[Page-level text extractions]
▶
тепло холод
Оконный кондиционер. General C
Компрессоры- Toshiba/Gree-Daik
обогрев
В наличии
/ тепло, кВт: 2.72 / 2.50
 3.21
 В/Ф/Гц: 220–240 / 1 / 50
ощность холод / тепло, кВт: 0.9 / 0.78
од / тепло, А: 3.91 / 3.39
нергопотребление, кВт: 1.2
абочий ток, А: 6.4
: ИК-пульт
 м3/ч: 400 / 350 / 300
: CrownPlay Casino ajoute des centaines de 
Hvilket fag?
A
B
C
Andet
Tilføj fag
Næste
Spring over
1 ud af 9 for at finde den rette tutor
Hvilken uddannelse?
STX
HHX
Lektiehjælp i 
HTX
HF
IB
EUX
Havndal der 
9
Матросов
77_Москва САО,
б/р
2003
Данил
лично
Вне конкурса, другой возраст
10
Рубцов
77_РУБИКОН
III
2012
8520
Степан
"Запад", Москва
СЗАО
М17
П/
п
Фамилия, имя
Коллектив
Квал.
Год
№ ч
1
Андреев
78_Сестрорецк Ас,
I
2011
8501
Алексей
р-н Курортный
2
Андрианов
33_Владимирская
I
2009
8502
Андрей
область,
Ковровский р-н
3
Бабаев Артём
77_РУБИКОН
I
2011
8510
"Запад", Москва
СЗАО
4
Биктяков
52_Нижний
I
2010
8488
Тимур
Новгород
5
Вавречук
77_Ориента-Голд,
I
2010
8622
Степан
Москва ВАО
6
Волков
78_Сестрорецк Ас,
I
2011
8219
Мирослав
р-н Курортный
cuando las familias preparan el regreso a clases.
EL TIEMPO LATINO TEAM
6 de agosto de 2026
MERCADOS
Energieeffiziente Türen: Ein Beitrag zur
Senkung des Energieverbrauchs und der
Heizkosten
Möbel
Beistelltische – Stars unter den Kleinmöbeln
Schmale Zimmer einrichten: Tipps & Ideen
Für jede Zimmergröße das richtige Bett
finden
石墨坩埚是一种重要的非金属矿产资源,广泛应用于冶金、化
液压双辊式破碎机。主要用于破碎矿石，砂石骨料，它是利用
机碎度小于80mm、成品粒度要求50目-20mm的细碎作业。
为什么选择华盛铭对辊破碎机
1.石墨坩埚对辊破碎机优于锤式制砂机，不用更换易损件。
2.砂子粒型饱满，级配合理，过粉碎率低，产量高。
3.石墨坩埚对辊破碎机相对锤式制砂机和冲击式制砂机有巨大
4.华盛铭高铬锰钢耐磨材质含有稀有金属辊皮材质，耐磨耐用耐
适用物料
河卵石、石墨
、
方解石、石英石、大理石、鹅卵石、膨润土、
◀
[Your objective]:
Output all of the data above without any alteration.

[Answer to the exercise]:
тепло холод
Оконный кондиционер. General C
Компрессоры- Toshiba/Gree-Daik
обогрев
В наличии
/ тепло, кВт: 2.72 / 2.50
 3.21
 В/Ф/Гц: 220–240 / 1 / 50
ощность холод / тепло, кВт: 0.9 / 0.78
од / тепло, А: 3.91 / 3.39
нергопотребление, кВт: 1.2
абочий ток, А: 6.4
: ИК-пульт
 м3/ч: 400 / 350 / 300
: CrownPlay Casino ajoute des centaines de 
Hvilket fag?
A
B
C
Andet
Tilføj fag
Næste
Spring over
1 ud af 9 for at finde den rette tutor
Hvilken uddannelse?
STX
HHX
Lektiehjælp i 
HTX
HF
IB
EUX
Havndal der 
9
Матросов
77_Москва САО,
б/р
2003
Данил
лично
Вне конкурса, другой возраст
10
Рубцов
77_РУБИКОН
III
2012
8520
Степан
"Запад", Москва
СЗАО
М17
П/
п
Фамилия, имя
Коллектив
Квал.
Год
№ ч
1
Андреев
78_Сестрорецк Ас,
I
2011
8501
Алексей
р-н Курортный
2
Андрианов
33_Владимирская
I
2009
8502
Андрей
область,
Ковровский р-н
3
Бабаев Артём
77_РУБИКОН
I
2011
8510
"Запад", Москва
СЗАО
4
Биктяков
52_Нижний
I
2010
8488
Тимур
Новгород
5
Вавречук
77_Ориента-Голд,
I
2010
8622
Степан
Москва ВАО
6
Волков
78_Сестрорецк Ас,
I
2011
8219
Мирослав
р-н Курортный
cuando las familias preparan el regreso a clases.
EL TIEMPO LATINO TEAM
6 de agosto de 2026
MERCADOS
Energieeffiziente Türen: Ein Beitrag zur
Senkung des Energieverbrauchs und der
Heizkosten
Möbel
Beistelltische – Stars unter den Kleinmöbeln
Schmale Zimmer einrichten: Tipps & Ideen
Für jede Zimmergröße das richtige Bett
finden
石墨坩埚是一种重要的非金属矿产资源,广泛应用于冶金、化
液压双辊式破碎机。主要用于破碎矿石，砂石骨料，它是利用
机碎度小于80mm、成品粒度要求50目-20mm的细碎作业。
为什么选择华盛铭对辊破碎机
1.石墨坩埚对辊破碎机优于锤式制砂机，不用更换易损件。
2.砂子粒型饱满，级配合理，过粉碎率低，产量高。
3.石墨坩埚对辊破碎机相对锤式制砂机和冲击式制砂机有巨大
4.华盛铭高铬锰钢耐磨材质含有稀有金属辊皮材质，耐磨耐用耐
适用物料
河卵石、石墨
、
方解石、石英石、大理石、鹅卵石、膨润土、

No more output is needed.